Consider the following example: we pass two numbers and a function to the "applyOp" function. This function returns the outcome of the passed function, which operates on the two number parameters.

On compiling, it will generate the following JavaScript code −

var applyOp = function (x, y, operation) {
   return operation(x, y);
};
var result1 = applyOp(10, 20, function (a, b) { return a + b; }); // 30
console.log(result1);
var result2 = applyOp(10, 20, function (a, b) { return a * b; }); // 200
console.log(result2);

Output

The above code will produce the following output &inus;

30
200

Example 5

Lambda expressions in TypeScript have lexical scoping and behave as closures, meaning they have access to variables defined in the same scope as the lambda expression. Upon being defined, a lambda expression captures the values of any variables in scope and applies them when executed at a later time.

Here is an example demonstrating the same.

function declareCounter() {
   let count = 0;
   return () => {
      count++;
      console.log(`Current count is ${count}`);
   };
}

const counter = declareCounter();
counter();  // Current count is 1
counter(); // Current count is 2

The "declareCounter" function in the following example returns a lambda expression that increments and logs the "count" variable each time it is invoked. The "count" variable is defined in the same scope as the lambda expression, enabling the lambda expression to access its value and update it.

By calling the "counter" function twice, the current count is logged twice, starting at 1 and increasing by 1 each time the lambda expression is executed.

On compiling, it will generate the same JavaScript code as above.

Output

The JavaScript code will produce the following output −

Current count is 1
Current count is 2

Benefits of Using Lambda Expressions in TypeScript

Lambda expressions offer several advantages over traditional functions −

• Conciseness − By providing a more compact syntax, lambda expressions allow us to write functions that are easier to read and understand.

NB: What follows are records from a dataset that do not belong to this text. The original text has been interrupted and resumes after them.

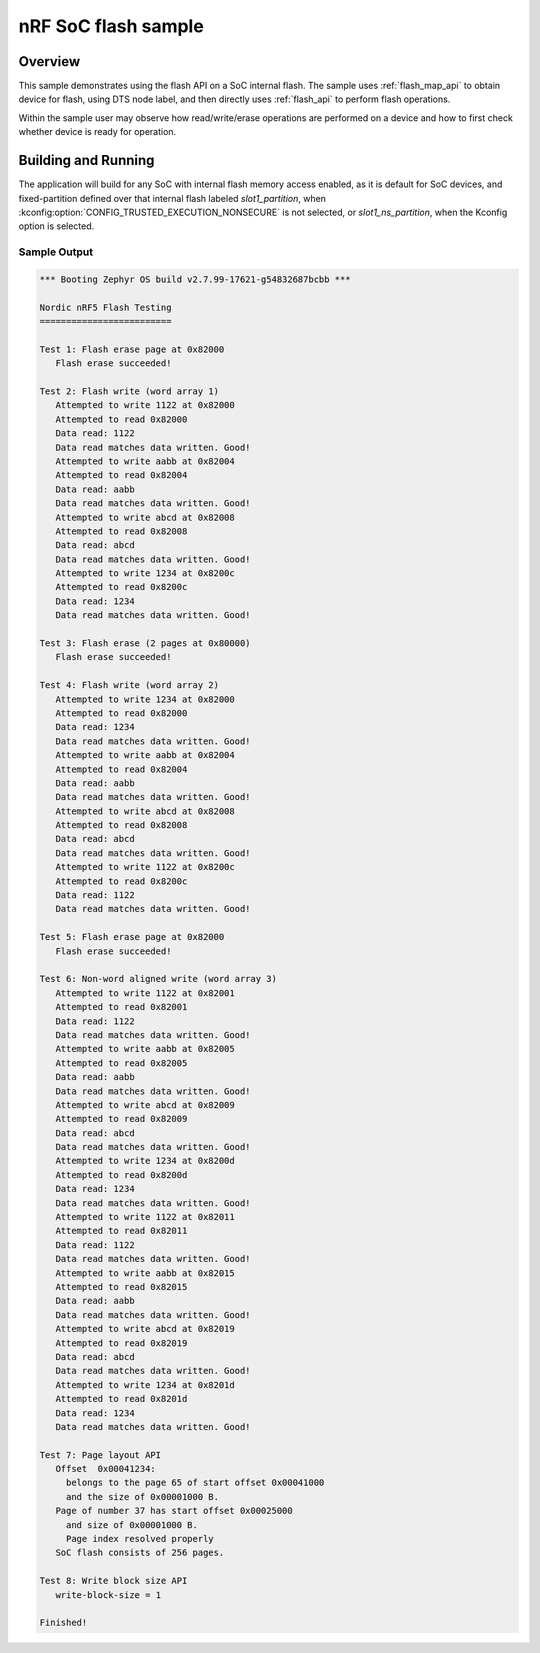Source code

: .. _soc-flash-nrf-sample:

nRF SoC flash sample
####################

Overview
********

This sample demonstrates using the flash API on a SoC internal flash.
The sample uses :ref:`flash_map_api` to obtain device for flash, using
DTS node label, and then directly uses :ref:`flash_api` to perform
flash operations.

Within the sample user may observe how read/write/erase operations
are performed on a device and how to first check whether device is
ready for operation.

Building and Running
********************

The application will build for any SoC with internal flash memory
access enabled, as it is default for SoC devices, and fixed-partition
defined over that internal flash labeled `slot1_partition`, when
:kconfig:option:`CONFIG_TRUSTED_EXECUTION_NONSECURE` is not selected,
or `slot1_ns_partition`, when the Kconfig option is selected.

.. zephyr-app-commands::
   :zephyr-app: samples/drivers/soc_flash_nrf
   :board: nrf52840dk_nrf52840
   :goals: build flash
   :compact:

Sample Output
=============

.. code-block:: console

   *** Booting Zephyr OS build v2.7.99-17621-g54832687bcbb ***

   Nordic nRF5 Flash Testing
   =========================

   Test 1: Flash erase page at 0x82000
      Flash erase succeeded!

   Test 2: Flash write (word array 1)
      Attempted to write 1122 at 0x82000
      Attempted to read 0x82000
      Data read: 1122
      Data read matches data written. Good!
      Attempted to write aabb at 0x82004
      Attempted to read 0x82004
      Data read: aabb
      Data read matches data written. Good!
      Attempted to write abcd at 0x82008
      Attempted to read 0x82008
      Data read: abcd
      Data read matches data written. Good!
      Attempted to write 1234 at 0x8200c
      Attempted to read 0x8200c
      Data read: 1234
      Data read matches data written. Good!

   Test 3: Flash erase (2 pages at 0x80000)
      Flash erase succeeded!

   Test 4: Flash write (word array 2)
      Attempted to write 1234 at 0x82000
      Attempted to read 0x82000
      Data read: 1234
      Data read matches data written. Good!
      Attempted to write aabb at 0x82004
      Attempted to read 0x82004
      Data read: aabb
      Data read matches data written. Good!
      Attempted to write abcd at 0x82008
      Attempted to read 0x82008
      Data read: abcd
      Data read matches data written. Good!
      Attempted to write 1122 at 0x8200c
      Attempted to read 0x8200c
      Data read: 1122
      Data read matches data written. Good!

   Test 5: Flash erase page at 0x82000
      Flash erase succeeded!

   Test 6: Non-word aligned write (word array 3)
      Attempted to write 1122 at 0x82001
      Attempted to read 0x82001
      Data read: 1122
      Data read matches data written. Good!
      Attempted to write aabb at 0x82005
      Attempted to read 0x82005
      Data read: aabb
      Data read matches data written. Good!
      Attempted to write abcd at 0x82009
      Attempted to read 0x82009
      Data read: abcd
      Data read matches data written. Good!
      Attempted to write 1234 at 0x8200d
      Attempted to read 0x8200d
      Data read: 1234
      Data read matches data written. Good!
      Attempted to write 1122 at 0x82011
      Attempted to read 0x82011
      Data read: 1122
      Data read matches data written. Good!
      Attempted to write aabb at 0x82015
      Attempted to read 0x82015
      Data read: aabb
      Data read matches data written. Good!
      Attempted to write abcd at 0x82019
      Attempted to read 0x82019
      Data read: abcd
      Data read matches data written. Good!
      Attempted to write 1234 at 0x8201d
      Attempted to read 0x8201d
      Data read: 1234
      Data read matches data written. Good!

   Test 7: Page layout API
      Offset  0x00041234:
        belongs to the page 65 of start offset 0x00041000
        and the size of 0x00001000 B.
      Page of number 37 has start offset 0x00025000
        and size of 0x00001000 B.
        Page index resolved properly
      SoC flash consists of 256 pages.

   Test 8: Write block size API
      write-block-size = 1

   Finished!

• Clarity − When employed as a callback in a higher-order function like map or filter, lambda expressions can make the function's purpose more evident.

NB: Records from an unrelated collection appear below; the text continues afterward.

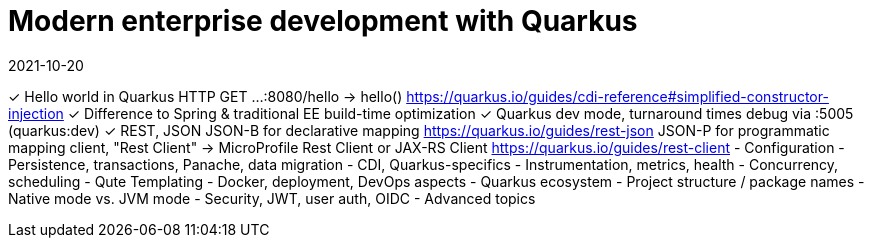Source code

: = Modern enterprise development with Quarkus
2021-10-20

✓ Hello world in Quarkus
  HTTP GET ...:8080/hello -> hello()
  https://quarkus.io/guides/cdi-reference#simplified-constructor-injection
✓ Difference to Spring & traditional EE
  build-time optimization
✓ Quarkus dev mode, turnaround times
  debug via :5005 (quarkus:dev)
✓ REST, JSON
  JSON-B for declarative mapping
  https://quarkus.io/guides/rest-json
  JSON-P for programmatic mapping
  client, "Rest Client" -> MicroProfile Rest Client or JAX-RS Client
  https://quarkus.io/guides/rest-client
- Configuration
- Persistence, transactions, Panache, data migration
- CDI, Quarkus-specifics
- Instrumentation, metrics, health
- Concurrency, scheduling
- Qute Templating
- Docker, deployment, DevOps aspects
- Quarkus ecosystem
- Project structure / package names
- Native mode vs. JVM mode
- Security, JWT, user auth, OIDC
- Advanced topics
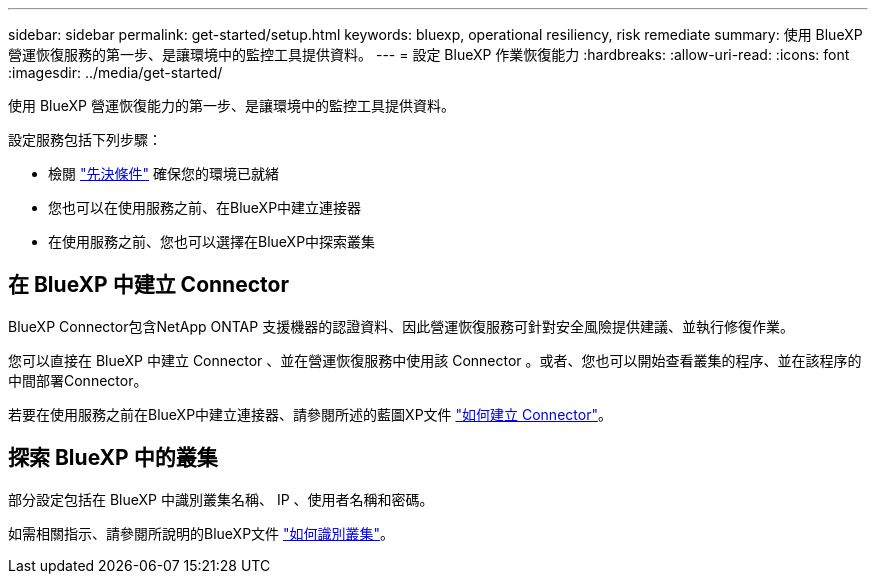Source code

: ---
sidebar: sidebar 
permalink: get-started/setup.html 
keywords: bluexp, operational resiliency, risk remediate 
summary: 使用 BlueXP 營運恢復服務的第一步、是讓環境中的監控工具提供資料。 
---
= 設定 BlueXP 作業恢復能力
:hardbreaks:
:allow-uri-read: 
:icons: font
:imagesdir: ../media/get-started/


[role="lead"]
使用 BlueXP 營運恢復能力的第一步、是讓環境中的監控工具提供資料。

設定服務包括下列步驟：

* 檢閱 link:../get-started/prerequisites.html["先決條件"] 確保您的環境已就緒
* 您也可以在使用服務之前、在BlueXP中建立連接器
* 在使用服務之前、您也可以選擇在BlueXP中探索叢集




== 在 BlueXP 中建立 Connector

BlueXP Connector包含NetApp ONTAP 支援機器的認證資料、因此營運恢復服務可針對安全風險提供建議、並執行修復作業。

您可以直接在 BlueXP 中建立 Connector 、並在營運恢復服務中使用該 Connector 。或者、您也可以開始查看叢集的程序、並在該程序的中間部署Connector。

若要在使用服務之前在BlueXP中建立連接器、請參閱所述的藍圖XP文件 https://docs.netapp.com/us-en/bluexp-setup-admin/concept-connectors.html["如何建立 Connector"^]。



== 探索 BlueXP 中的叢集

部分設定包括在 BlueXP 中識別叢集名稱、 IP 、使用者名稱和密碼。

如需相關指示、請參閱所說明的BlueXP文件 https://docs.netapp.com/us-en/bluexp-setup-admin/index.html["如何識別叢集"^]。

• Performance − Due to their simplified syntax, lambda expressions can sometimes be quicker than traditional functions, as they can be optimized by the JavaScript engine.

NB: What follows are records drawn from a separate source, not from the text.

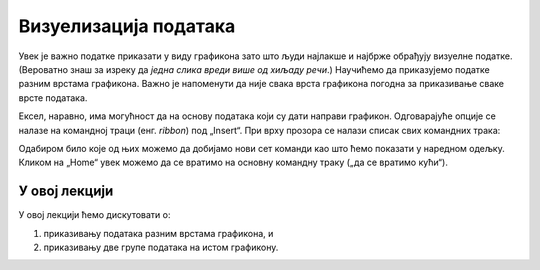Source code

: Визуелизација података
=======================

Увек је важно податке приказати у виду графикона зато што људи најлакше и најбрже обрађују визуелне податке. (Вероватно знаш за изреку да *једна слика вреди више од хиљаду речи*.) Научићемо да приказујемо податке разним врстама графикона. Важно је напоменути да није свака врста графикона погодна за приказивање сваке врсте података.

Ексел, наравно, има могућност да на основу података који су дати направи графикон. Одговарајуће опције се налазе на командној траци (енг. *ribbon*) под „Insert“. При врху прозора се налази списак свих командних трака:


.. image:: ../../_images/gr1.jpg
   :width: 600px
   :align: center


Одабиром било које од њих можемо да добијамо нови сет команди као што ћемо показати у наредном одељку. Кликом на „Home“ увек можемо да се вратимо на основну командну траку („да се вратимо кући“).

.. Ево и кратког видеа:

   .. ytpopup:: DW5-RMn0fHE
      :width: 735
      :height: 415
      :align: center


У овој лекцији
--------------------------

У овој лекцији ћемо дискутовати о:

1. приказивању података разним врстама графикона, и
2. приказивању две групе података на истом графикону.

• Scope − Lambda expressions possess lexical scoping, enabling them to access variables within the surrounding scope, leading to potent and adaptable programming techniques like currying and memoization.

Conclusion

Lambda expression in TypeScript offers several benefits, such as clarity, conciseness, scope, and performance. They can be employed as class methods, object properties, and callbacks in higher-order functions. By utilizing concise syntax and lexical scoping, you can create more expressive and modular code. However, as lambda expressions become more complex, they may become harder to read, making traditional functions a better choice for such scenarios. Nevertheless, by and large, lambda expressions enhance code readability and maintainability.